La proprietaria ha impugnato il provvedimento davanti al TAR, assistita dall’avvocato Bruno Molinaro, sostenendo che per le opere contestate era stata presentata in data 10 dicembre 2004 un’istanza di condono edilizio (prot. n. 31176) ai sensi della legge 326/2003, mai definita dal Comune. Di conseguenza, l’ordinanza di demolizione sarebbe stata emessa in violazione dell’art. 38 della legge 47/1985, che dispone la sospensione dei procedimenti sanzionatori “fino alla definizione delle domande di condono edilizio eventualmente presentate”. “È la stessa autorità comunale a dare atto, nel provvedimento impugnato, che, in sede di sopralluogo, la ricorrente esibiva agli organi accertatori l’istanza di condono”, si legge testualmente nella sentenza. Il Collegio ha ritenuto fondata la doglianza principale della ricorrente, sottolineando come il Comune, non costituitosi in giudizio, non avesse mai fornito riscontro all’istanza del 2004. “Non è provato che il Comune abbia riscontrato tale istanza con un provvedimento espresso”, osserva il TAR. In base alla giurisprudenza consolidata del Consiglio di Stato (tra cui Sez. VI, sentenza n. 4275/2023), la presentazione della domanda di sanatoria sospende automaticamente ogni azione repressiva, impedendo all’ente locale di procedere prima di pronunciarsi. “Trattasi di sospensione del tutto automatica, che incide su tutti i provvedimenti amministrativi adottati ed adottandi aventi ad oggetto sanzioni per abusi edilizi […] fino alla definizione delle domande di condono edilizio eventualmente presentate”, richiama la sentenza con ampi riferimenti.
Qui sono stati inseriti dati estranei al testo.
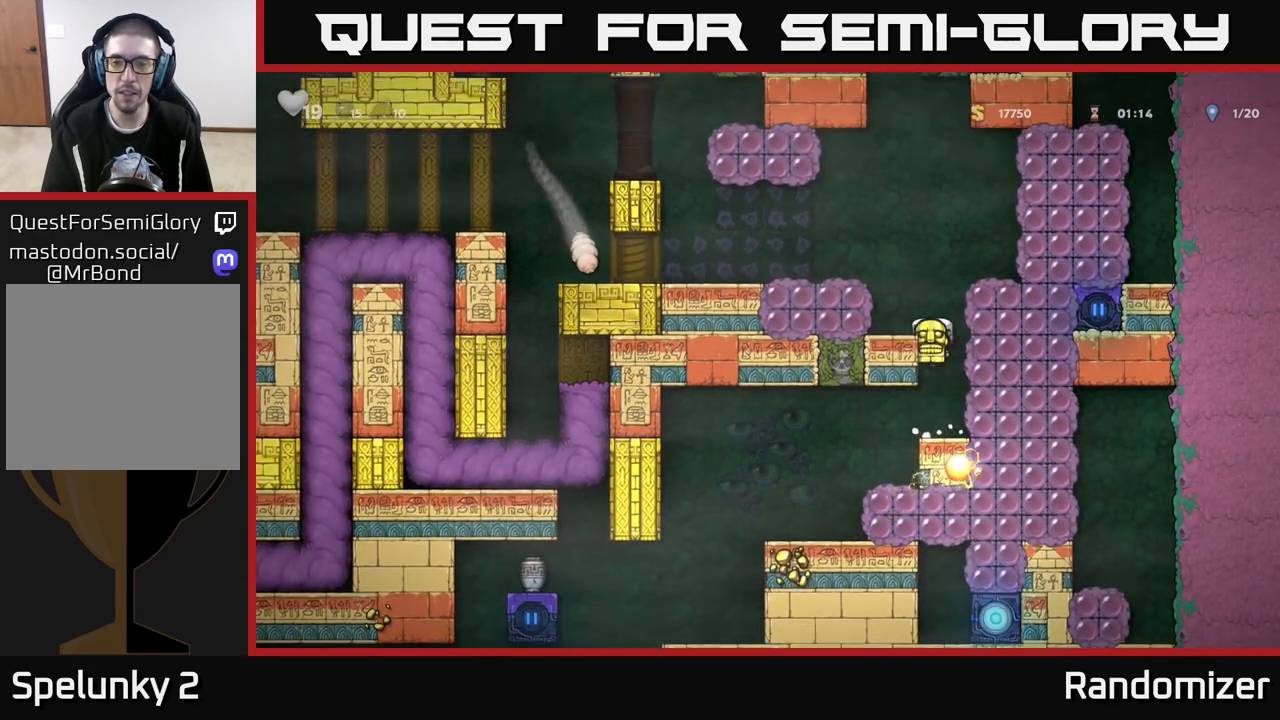
{"buttons": ["A"], "left_stick": "left", "right_stick": "center", "events": [[100, "A", "down"], [267, "A", "up"], [417, "A", "down"]]}
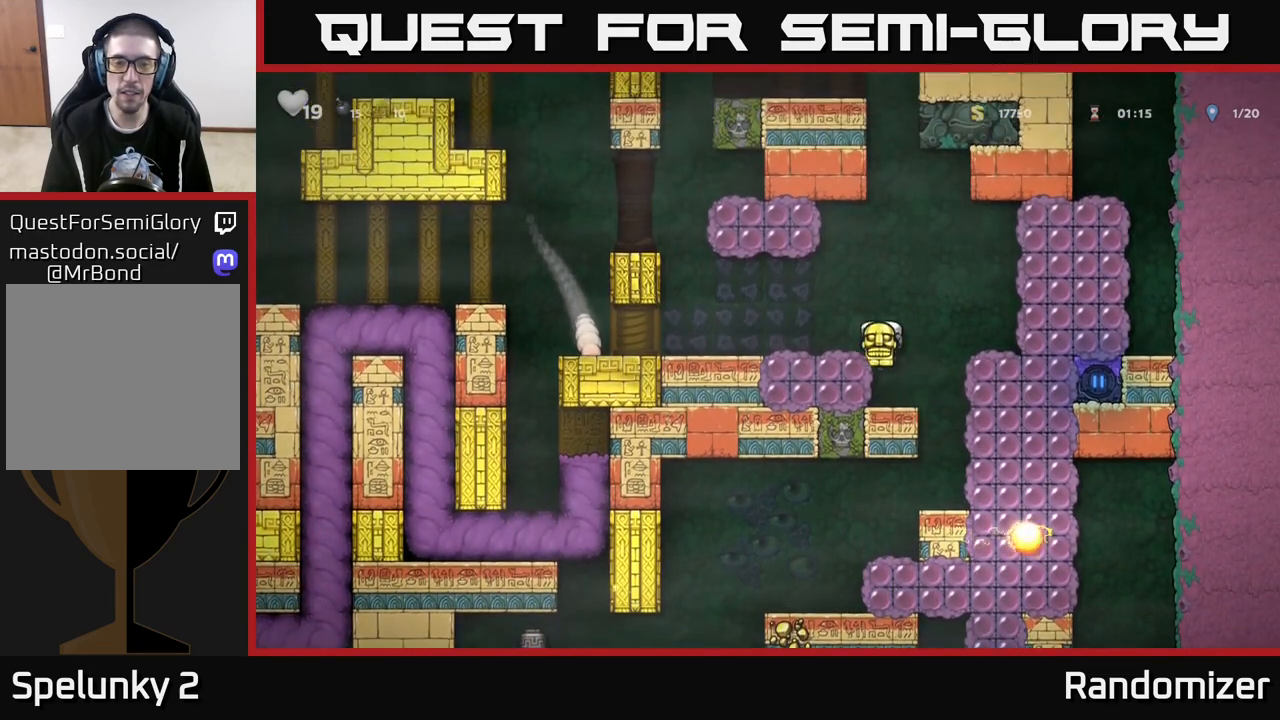
{"buttons": [], "left_stick": "left", "right_stick": "center", "events": [[33, "A", "up"], [317, "A", "down"], [500, "A", "up"]]}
La mancata risposta ha reso illegittimo il provvedimento sanzionatorio. E per il palazzo di via Iasolino oltre al danno arriva anche la beffa: dovrà pagare le spese legali

Il TAR ha evidenziato anche l’illegittimità della demolizione per vizio procedurale: non è stata fornita una motivazione sul “concreto e attuale interesse pubblico alla rimozione delle opere”, né è stata effettuata una previa valutazione dell’istanza pendente. “Sussisteva l’obbligo del Comune di determinarsi sull’istanza di condono prima di procedere all’irrogazione della sanzione demolitoria”, si legge nel cuore della motivazione. Il Tribunale ha accolto il ricorso “assorbendo ogni altra censura”, dichiarando l’illegittimità dell’ordinanza e disponendone l’annullamento, pur facendo salve eventuali future determinazioni da parte dell’Amministrazione, qualora quest’ultima dovesse finalmente pronunciarsi sull’istanza di condono. Il Comune è stato inoltre condannato al pagamento delle spese legali per un importo di € 1.500,00, da corrispondere all’avvocato difensore della ricorrente, “dichiaratosi antistatario”.